American doctor and lineage society founder

Benjamin Franklin Stephenson (October 3, 1823 – August 30, 1871) was an American medical doctor and military officer. He served in the Union Army as Chief Surgeon of the 14th Illinois Infantry Regiment during the American Civil War. Following the war, he founded the Grand Army of the Republic.

== Early life and education ==
Stephenson was born on October 3, 1823, in Wayne County, Illinois. His father was from South Carolina and his mother was from North Carolina. The family moved to Sangamon County when Stephenson was around three years old. On February 7, 1850, he graduated from Rush Medical College in Chicago.

== Career ==
Upon completing his medical degree, Stephenson practiced medicine in Petersburg, Illinois. On April 7, 1862, he joined the Union Army and was commissioned as Chief Surgeon of the 14th Illinois Infantry Regiment. He served during the Civil War for two years and was commissioned as a major by Governor Richard Yates Sr. Stephenson was honorably mustered out on June 24, 1864.

Following the war, he settled in Springfield, Illinois, to continue practicing medicine and became connected with a firm of druggists.

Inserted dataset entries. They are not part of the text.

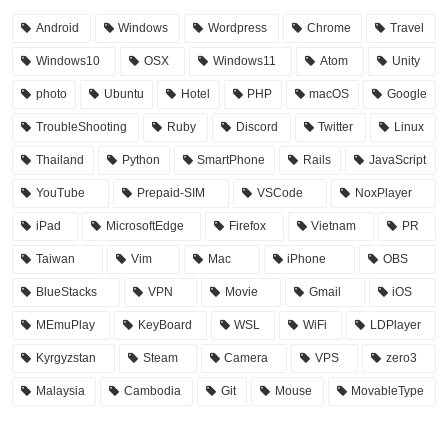
Android
Windows
Wordpress
Chrome
Travel
Windows10
OSX
Windows11
Atom
Unity
photo
Ubuntu
Hotel
PHP
macOS
Google
TroubleShooting
Ruby
Discord
Twitter
Linux
Thailand
Python
SmartPhone
Rails
JavaScript
YouTube
Prepaid-SIM
VSCode
NoxPlayer
iPad
MicrosoftEdge
Firefox
Vietnam
PR
Taiwan
Vim
Mac
iPhone
OBS
BlueStacks
VPN
Movie
Gmail
iOS
MEmuPlay
KeyBoard
WSL
WiFi
LDPlayer
Kyrgyzstan
Steam
Camera
VPS
zero3
Malaysia
Cambodia
Git
Mouse
MovableType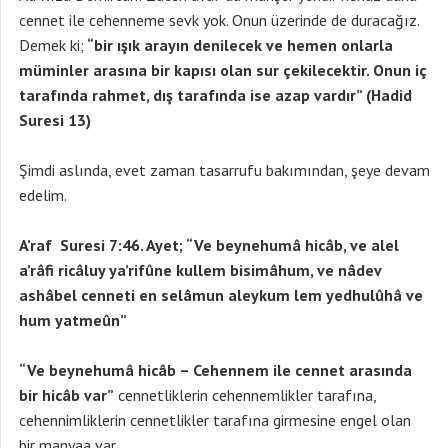
cennet ile cehenneme sevk yok. Onun üzerinde de duracağız.
Demek ki;
“bir ışık arayın denilecek ve hemen onlarla
müminler arasına bir kapısı olan sur çekilecektir. Onun iç
tarafında rahmet, dış tarafında ise azap vardır” (Hadid
Suresi 13)
Şimdi aslında, evet zaman tasarrufu bakımından, şeye devam
edelim.
A’raf Suresi 7:46. Ayet; “Ve beynehumâ hicâb, ve alel
a’râfi ricâluy ya’rifûne kullem bisimâhum, ve nâdev
ashâbel cenneti en selâmun aleykum lem yedhulûhâ ve
hum yatmeûn”
“Ve beynehumâ hicâb – Cehennem ile cennet arasında
bir hicâb var”
cennetliklerin cehennemlikler tarafına,
cehennimliklerin cennetlikler tarafına girmesine engel olan
bir manyaa var.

On April 6, 1866, in Decatur, Illinois, Stephenson founded the Grand Army of the Republic, a fraternal organization for veterans of the Union Army, Union Navy, and the Marines Corps who served in the Civil War. He named the organization, wrote its constitution, and created it's motto: Fraternity, Charity, and Loyalty.

== Death and legacy ==
Stephenson died on August 30, 1871. He was buried at Rose Hill Cemetery in Petersburg, Illinois.

A memorial dedicated to Stephenson, the Stephenson Grand Army of the Republic Memorial in Washington, D.C., was built in his honor in 1909.

The Dr. Benjamin Franklin Stephenson Library and Research Center at the headquarters of the Daughters of Union Veterans of the Civil War, 1861–1865 in Springfield was named in his honor.